___ TEXTE ÉTUDIÉ

L’impératrice Eudocie mourut à Jérusalem vers l’an 460. À ses derniers momens, elle témoigna encore de son innocence et de l’injustice des soupçons qui avaient causé la mort de Paulinus. Elle mourut consolée par la foi catholique. Contre la vieillesse défaillante, l’amère solitude, le paganisme n’avait ni secours, ni consolations ; il abandonnait l’homme au jour de l’impuissance, à l’heure de l’agonie.

Telle fut la destinée d’Athénaïs : l’aimable Athénienne nous apparaît à travers ce récit comme une ombre aux traits fins et rigides, détachée d’une mosaïque byzantine. M. Gregorovius lui rend un semblant de vie par la grâce du style et la couleur des descriptions, mais les pensées qu’il prête à cette impératrice du Ve siècle sont celles d’un Allemand érudit et lettré du XIXe, qui a cherché à peindre dans une figure plus symbolique qu’historique l’antithèse d’Athènes et de Jérusalem, de l’Acropole et du saint sépulcre.

______
___ EXTRAITS DES ENTRÉES

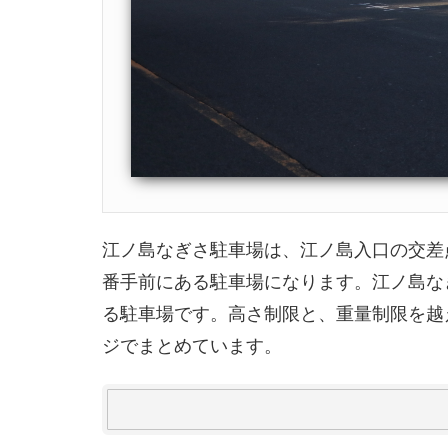
江ノ島なぎさ駐車場は、江ノ島入口の交差
番手前にある駐車場になります。江ノ島な
る駐車場です。高さ制限と、重量制限を越
ジでまとめています。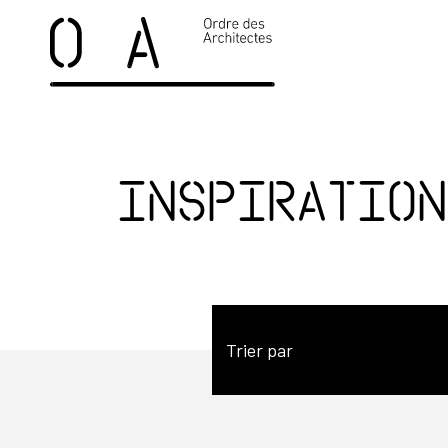
Inspiration
Trier par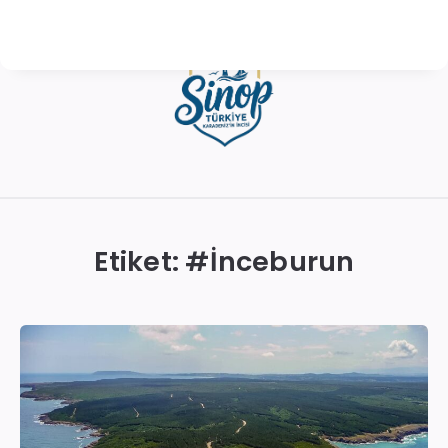
Sinop
Otelleri
|
Etiket: #
İnceburun
En
İyi
Konaklama
Seçenekleri
ve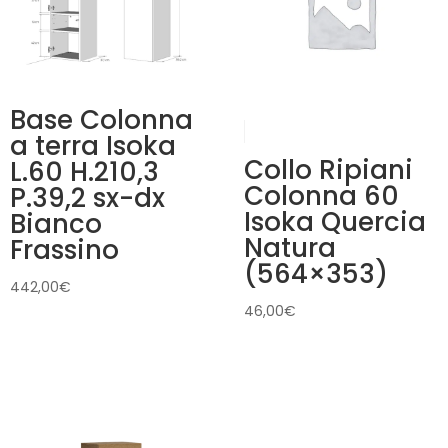
Base Colonna
a terra Isoka
Collo Ripiani
L.60 H.210,3
Colonna 60
P.39,2 sx-dx
Isoka Quercia
Bianco
Natura
Frassino
(564×353)
442,00
€
46,00
€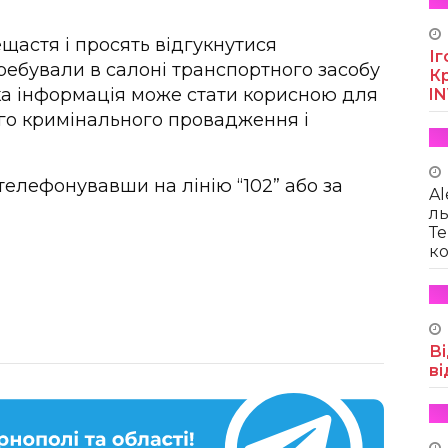
щастя і просять відгукнутися
Іг
ребували в салоні транспортного засобу
Кр
яка інформація може стати корисною для
I
го кримінального провадження і
елефонувавши на лінію “102” або за
Al
ль
Те
ко
Ві
ві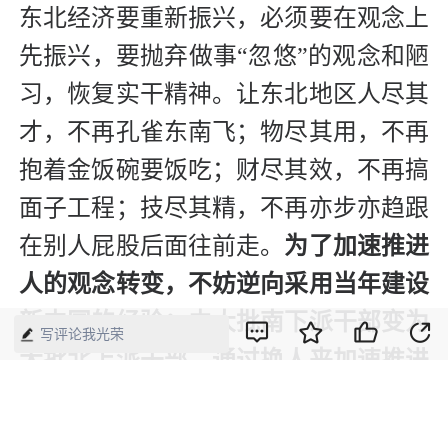
东北经济要重新振兴，必须要在观念上
先振兴，要抛弃做事“忽悠”的观念和陋
习，恢复实干精神。让东北地区人尽其
才，不再孔雀东南飞；物尽其用，不再
抱着金饭碗要饭吃；财尽其效，不再搞
面子工程；技尽其精，不再亦步亦趋跟
在别人屁股后面往前走。
为了加速推进
人的观念转变，不妨逆向采用当年建设
新中国的经验：由大批南下派干部变为
写评论我光荣
大批北上派干部，通过换人来加速推进
东北经济振兴。
当然，这只是作者个人
的一点建议。东北的经济振兴，终归还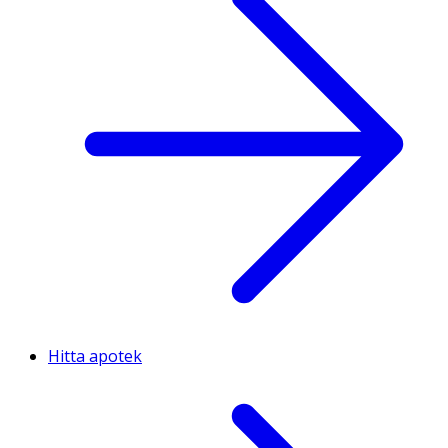
Hitta apotek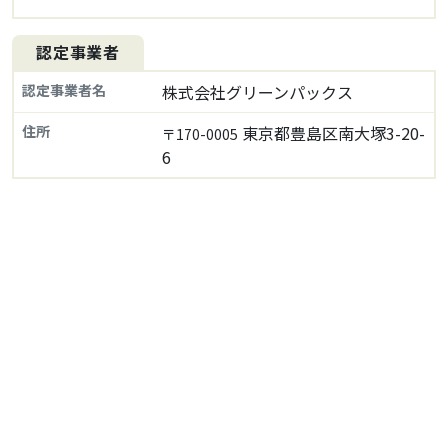
認定事業者
認定事業者名
株式会社グリーンパックス
住所
東京都豊島区南大塚3-20-
〒170-0005
6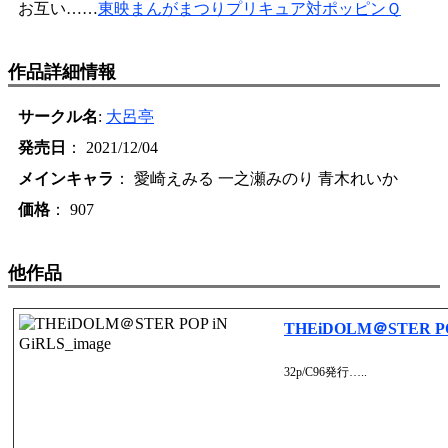
お互い……
東映まんがまつりプリキュア対ポッピンＱ
作品詳細情報
サークル名
:
大呂亭
発売日
： 2021/12/04
メインキャラ
： 愛崎えみる 一之瀬みのり 青木れいか
価格
： 907
他作品
THEiDOLM＠STER PO
32p/C96発行…..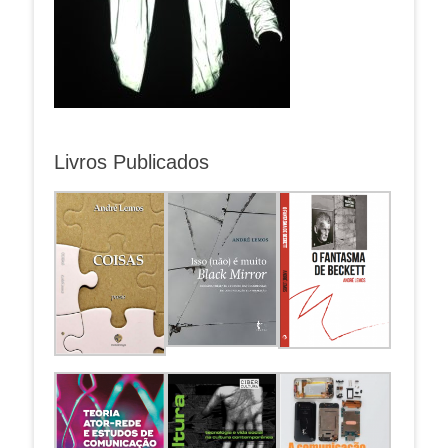
Livros Publicados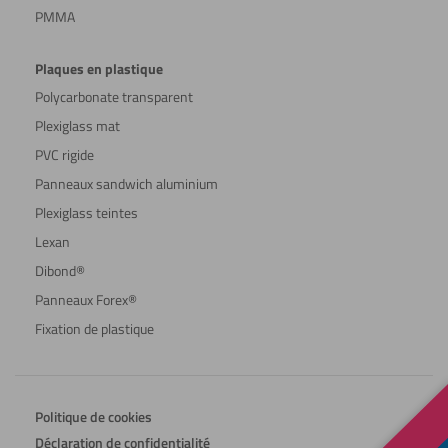
PMMA
Plaques en plastique
Polycarbonate transparent
Plexiglass mat
PVC rigide
Panneaux sandwich aluminium
Plexiglass teintes
Lexan
Dibond®
Panneaux Forex®
Fixation de plastique
Politique de cookies
Déclaration de confidentialité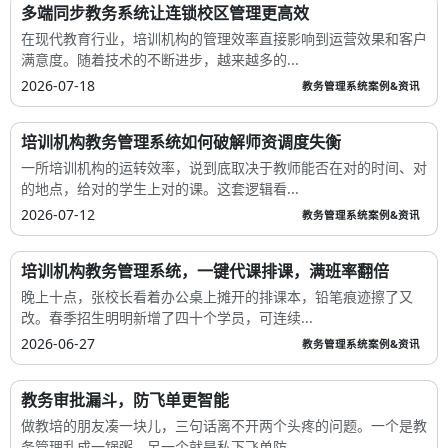
多端同步教务系统让连锁校区管理更高效
在现代教育行业，培训机构的管理效率直接影响到运营效果和客户
满意度。随着技术的不断进步，越来越多的...
2026-07-18
教务管理系统案例&资讯
培训机构教务管理系统如何破解师资调度失衡
一所培训机构的运转效率，说到底取决于教师能否在对的时间、对
的地点，给对的学生上对的课。这套逻辑看...
2026-07-12
教务管理系统案例&资讯
培训机构教务管理系统，一键代课排课，满班率翻倍
晚上十点，张校长看着办公桌上摊开的排课本，铅笔痕迹擦了又
改。春季招生明明新增了四十个学员，可连续...
2026-06-27
教务管理系统案例&资讯
教务审批漏斗，防飞单更智能
做教培的朋友凑一块儿，三句话离不开两个头疼的问题。一个是教
务管理乱成一锅粥，另一个就是私下飞单防...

______

• ACTIONS À MENER
1. D'après le texte étudié, où et vers quelle année l'impératrice Eudocie est-elle morte ?
2. Relevez tous les lieux nommés dans le texte étudié.
3. Résumez le texte étudié en deux phrases.
Les entrées n'ont aucun rapport avec le texte étudié.

• LISTE DES SOLUTIONS
1. Elle est morte à Jérusalem, vers l'an 460.

2. Jérusalem, Athènes, l'Acropole, le saint sépulcre

3. L'impératrice Eudocie mourut à Jérusalem vers l'an 460, consolée par la foi catholique et témoignant encore de son innocence et de l'injustice des soupçons qui avaient causé la mort de Paulinus. M. Gregorovius lui rend un semblant de vie par la grâce du style, mais il lui prête les pensées d'un Allemand érudit du XIXe siècle afin de peindre l'antithèse d'Athènes et de Jérusalem.